# lighting for 120cm ada w/ overflow! (cube garden 120-P overflow)



## southpark (Oct 9, 2006)

so i picked up my new tank recently from adgshop.com (aquarium design group), it looks great!

much thanks to mike and jeff senske for supplying such a great aquarium to the south texas area! 

now on to my current conundrum:

lighting!

i've spent good money on the tank

i've built my own custom stand

but i'm not going to DIY the lighting this time since the fiance decreed that this tank has to look elegant since it will be in the living room of our new house and has approved spending moderate amounts of $$$ for a nice light.

the lights i've taken a long considering look at so far are the:

jebo odyssea 2x96 CF 2xMH: this is a "cheap" light, but really ugly with no hanging mount...

coralife 2x96CF 2x150MH: this is my current "i think this might be it" light (for my current plan of a planted tank) (hang mounted)

coralife 2x95CF 2x250MH: this is my "i kinda want this one though" light.. you know.. to guard against future projects needs or a potential marine application..

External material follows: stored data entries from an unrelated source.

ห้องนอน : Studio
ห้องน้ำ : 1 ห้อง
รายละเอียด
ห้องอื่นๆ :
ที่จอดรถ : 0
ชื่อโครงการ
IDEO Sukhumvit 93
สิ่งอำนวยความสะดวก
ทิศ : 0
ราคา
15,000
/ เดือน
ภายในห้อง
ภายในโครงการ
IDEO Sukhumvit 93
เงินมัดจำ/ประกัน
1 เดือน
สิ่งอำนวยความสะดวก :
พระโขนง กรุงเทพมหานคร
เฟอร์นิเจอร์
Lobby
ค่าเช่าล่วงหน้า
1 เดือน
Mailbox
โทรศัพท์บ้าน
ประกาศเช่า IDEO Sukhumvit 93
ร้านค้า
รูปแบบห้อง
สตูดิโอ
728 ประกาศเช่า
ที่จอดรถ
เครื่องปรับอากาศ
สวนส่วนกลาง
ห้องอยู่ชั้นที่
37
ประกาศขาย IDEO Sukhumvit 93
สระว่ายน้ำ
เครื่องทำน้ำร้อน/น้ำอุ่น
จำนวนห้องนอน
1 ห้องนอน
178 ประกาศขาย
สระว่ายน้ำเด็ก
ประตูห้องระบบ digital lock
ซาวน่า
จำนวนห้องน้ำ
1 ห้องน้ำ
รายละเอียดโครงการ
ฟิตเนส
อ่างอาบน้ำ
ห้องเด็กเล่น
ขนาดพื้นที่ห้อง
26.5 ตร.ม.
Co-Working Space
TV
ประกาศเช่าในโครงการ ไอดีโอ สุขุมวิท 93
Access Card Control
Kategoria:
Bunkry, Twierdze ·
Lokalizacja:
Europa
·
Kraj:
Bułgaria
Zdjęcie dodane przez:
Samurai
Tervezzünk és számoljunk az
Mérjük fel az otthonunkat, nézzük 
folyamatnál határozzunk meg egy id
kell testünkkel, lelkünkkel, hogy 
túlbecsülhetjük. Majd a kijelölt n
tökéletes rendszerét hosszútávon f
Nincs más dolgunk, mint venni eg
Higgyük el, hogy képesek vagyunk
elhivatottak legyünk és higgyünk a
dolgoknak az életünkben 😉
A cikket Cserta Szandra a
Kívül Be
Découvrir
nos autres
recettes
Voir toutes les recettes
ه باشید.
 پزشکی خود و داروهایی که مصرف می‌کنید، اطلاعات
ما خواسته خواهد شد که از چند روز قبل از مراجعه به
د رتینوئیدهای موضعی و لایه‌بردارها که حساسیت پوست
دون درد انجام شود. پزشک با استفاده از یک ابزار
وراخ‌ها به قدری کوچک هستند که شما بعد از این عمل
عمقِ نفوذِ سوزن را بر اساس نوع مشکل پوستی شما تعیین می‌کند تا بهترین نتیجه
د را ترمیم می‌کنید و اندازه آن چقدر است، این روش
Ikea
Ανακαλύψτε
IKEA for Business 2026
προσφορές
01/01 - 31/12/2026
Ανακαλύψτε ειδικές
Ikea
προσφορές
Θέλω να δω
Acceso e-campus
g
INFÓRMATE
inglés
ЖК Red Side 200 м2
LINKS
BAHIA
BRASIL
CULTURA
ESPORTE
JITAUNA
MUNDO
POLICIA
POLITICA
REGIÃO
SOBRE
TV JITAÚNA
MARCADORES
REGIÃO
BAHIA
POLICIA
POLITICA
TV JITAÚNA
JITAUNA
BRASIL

but i've had a hard time finding reviews or discussion of the 48" coralife aqualight pro lights.. i know mike/jeff use these in the store, but does anyone else have experience with these lights? or other lights that provide cf+mh lighting without being terribly ugly or unreliable??

would 2x250W MHs be "too much" light for a planted tank?! the ada 120 is 120x45x45 cm (approximately 47.75x17.25x17.25 inches) so its not a particularly deep tank..


----------



## ianmoede (Jan 17, 2005)

Go with the 48" Tek T-5, it blows everything else away, design, performance, everything.


----------



## eklikewhoa (Jul 24, 2006)

I would go with your last option cause MH looks freaking cool as it shimmers through the water!


----------



## dhavoc (Mar 17, 2006)

what is your budget? i agree with ianmoede, cant beat Tek T5's, MH puts out too much heat for my taste, and replacment bulbs are also an issue, though T5's are not the cheapest things either.


----------



## pepperonihead (Nov 25, 2004)

*My vote is with the Corolife MH with 96*

Watt Cfs. I like the look of Metel hallide and I like the way my plants grow with them. I have them on my 24 gallon aqua pod and I like them so much I am going to get the Coralife outer orbit with MH and T5 for my 72 gallon. You might look into the Coralife outer orbit. It is a combo of MH an T5.


----------



## Melbourne (Sep 27, 2004)

If you like the Teklight - check out the Maristar its made by the same company and combines metal halide and T5. I have one and its great, much better unit than the Corallife Pro which I have also. Also the Maristar works great for reef applications since it uses the same reflector as the Reef Optix III one of the better HQI/DE reflectors.


----------